▶ [Aim of the exercise] Your response should consist of the lines below, printed exactly.

▶ [Extracted data]
____________________
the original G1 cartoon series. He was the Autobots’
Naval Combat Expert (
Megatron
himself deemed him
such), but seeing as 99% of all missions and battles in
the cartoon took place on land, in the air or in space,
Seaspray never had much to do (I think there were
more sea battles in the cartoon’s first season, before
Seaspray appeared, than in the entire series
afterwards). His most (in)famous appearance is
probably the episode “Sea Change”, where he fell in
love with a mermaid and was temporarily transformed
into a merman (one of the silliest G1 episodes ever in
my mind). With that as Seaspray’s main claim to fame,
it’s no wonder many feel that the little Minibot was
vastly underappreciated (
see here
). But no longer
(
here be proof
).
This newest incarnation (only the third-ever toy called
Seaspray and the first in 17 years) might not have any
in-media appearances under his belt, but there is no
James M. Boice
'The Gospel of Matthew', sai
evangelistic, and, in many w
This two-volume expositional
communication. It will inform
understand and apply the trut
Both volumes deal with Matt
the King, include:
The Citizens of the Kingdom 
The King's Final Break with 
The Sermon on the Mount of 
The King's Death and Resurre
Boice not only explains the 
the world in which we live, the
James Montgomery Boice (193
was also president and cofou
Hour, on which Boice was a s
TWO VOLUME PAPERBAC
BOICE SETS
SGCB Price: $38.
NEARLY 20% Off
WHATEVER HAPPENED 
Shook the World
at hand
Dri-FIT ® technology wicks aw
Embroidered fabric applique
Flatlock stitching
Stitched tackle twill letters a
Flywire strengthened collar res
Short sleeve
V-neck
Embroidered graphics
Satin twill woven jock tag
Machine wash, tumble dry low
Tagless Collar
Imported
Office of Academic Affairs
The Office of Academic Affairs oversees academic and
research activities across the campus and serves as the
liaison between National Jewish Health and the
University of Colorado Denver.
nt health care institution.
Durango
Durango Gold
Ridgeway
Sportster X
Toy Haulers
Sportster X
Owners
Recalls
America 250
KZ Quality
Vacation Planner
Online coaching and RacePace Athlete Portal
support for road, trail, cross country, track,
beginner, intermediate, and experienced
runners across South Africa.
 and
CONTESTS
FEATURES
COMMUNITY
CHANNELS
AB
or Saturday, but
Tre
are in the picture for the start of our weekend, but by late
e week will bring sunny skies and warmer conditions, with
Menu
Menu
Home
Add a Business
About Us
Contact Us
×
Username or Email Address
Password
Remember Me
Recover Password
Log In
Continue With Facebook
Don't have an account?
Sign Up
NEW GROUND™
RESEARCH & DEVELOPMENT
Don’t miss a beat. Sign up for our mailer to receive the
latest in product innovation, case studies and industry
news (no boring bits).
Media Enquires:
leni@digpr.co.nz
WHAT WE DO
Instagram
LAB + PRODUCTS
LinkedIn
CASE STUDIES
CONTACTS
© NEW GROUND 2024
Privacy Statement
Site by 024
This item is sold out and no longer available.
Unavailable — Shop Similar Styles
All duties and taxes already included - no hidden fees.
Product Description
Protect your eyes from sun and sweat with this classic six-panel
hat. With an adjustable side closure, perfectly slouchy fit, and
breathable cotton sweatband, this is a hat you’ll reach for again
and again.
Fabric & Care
____________________
▶ [Response area]
the original G1 cartoon series. He was the Autobots’
Naval Combat Expert (
Megatron
himself deemed him
such), but seeing as 99% of all missions and battles in
the cartoon took place on land, in the air or in space,
Seaspray never had much to do (I think there were
more sea battles in the cartoon’s first season, before
Seaspray appeared, than in the entire series
afterwards). His most (in)famous appearance is
probably the episode “Sea Change”, where he fell in
love with a mermaid and was temporarily transformed
into a merman (one of the silliest G1 episodes ever in
my mind). With that as Seaspray’s main claim to fame,
it’s no wonder many feel that the little Minibot was
vastly underappreciated (
see here
). But no longer
(
here be proof
).
This newest incarnation (only the third-ever toy called
Seaspray and the first in 17 years) might not have any
in-media appearances under his belt, but there is no
James M. Boice
'The Gospel of Matthew', sai
evangelistic, and, in many w
This two-volume expositional
communication. It will inform
understand and apply the trut
Both volumes deal with Matt
the King, include:
The Citizens of the Kingdom 
The King's Final Break with 
The Sermon on the Mount of 
The King's Death and Resurre
Boice not only explains the 
the world in which we live, the
James Montgomery Boice (193
was also president and cofou
Hour, on which Boice was a s
TWO VOLUME PAPERBAC
BOICE SETS
SGCB Price: $38.
NEARLY 20% Off
WHATEVER HAPPENED 
Shook the World
at hand
Dri-FIT ® technology wicks aw
Embroidered fabric applique
Flatlock stitching
Stitched tackle twill letters a
Flywire strengthened collar res
Short sleeve
V-neck
Embroidered graphics
Satin twill woven jock tag
Machine wash, tumble dry low
Tagless Collar
Imported
Office of Academic Affairs
The Office of Academic Affairs oversees academic and
research activities across the campus and serves as the
liaison between National Jewish Health and the
University of Colorado Denver.
nt health care institution.
Durango
Durango Gold
Ridgeway
Sportster X
Toy Haulers
Sportster X
Owners
Recalls
America 250
KZ Quality
Vacation Planner
Online coaching and RacePace Athlete Portal
support for road, trail, cross country, track,
beginner, intermediate, and experienced
runners across South Africa.
 and
CONTESTS
FEATURES
COMMUNITY
CHANNELS
AB
or Saturday, but
Tre
are in the picture for the start of our weekend, but by late
e week will bring sunny skies and warmer conditions, with
Menu
Menu
Home
Add a Business
About Us
Contact Us
×
Username or Email Address
Password
Remember Me
Recover Password
Log In
Continue With Facebook
Don't have an account?
Sign Up
NEW GROUND™
RESEARCH & DEVELOPMENT
Don’t miss a beat. Sign up for our mailer to receive the
latest in product innovation, case studies and industry
news (no boring bits).
Media Enquires:
leni@digpr.co.nz
WHAT WE DO
Instagram
LAB + PRODUCTS
LinkedIn
CASE STUDIES
CONTACTS
© NEW GROUND 2024
Privacy Statement
Site by 024
This item is sold out and no longer available.
Unavailable — Shop Similar Styles
All duties and taxes already included - no hidden fees.
Product Description
Protect your eyes from sun and sweat with this classic six-panel
hat. With an adjustable side closure, perfectly slouchy fit, and
breathable cotton sweatband, this is a hat you’ll reach for again
and again.
Fabric & Care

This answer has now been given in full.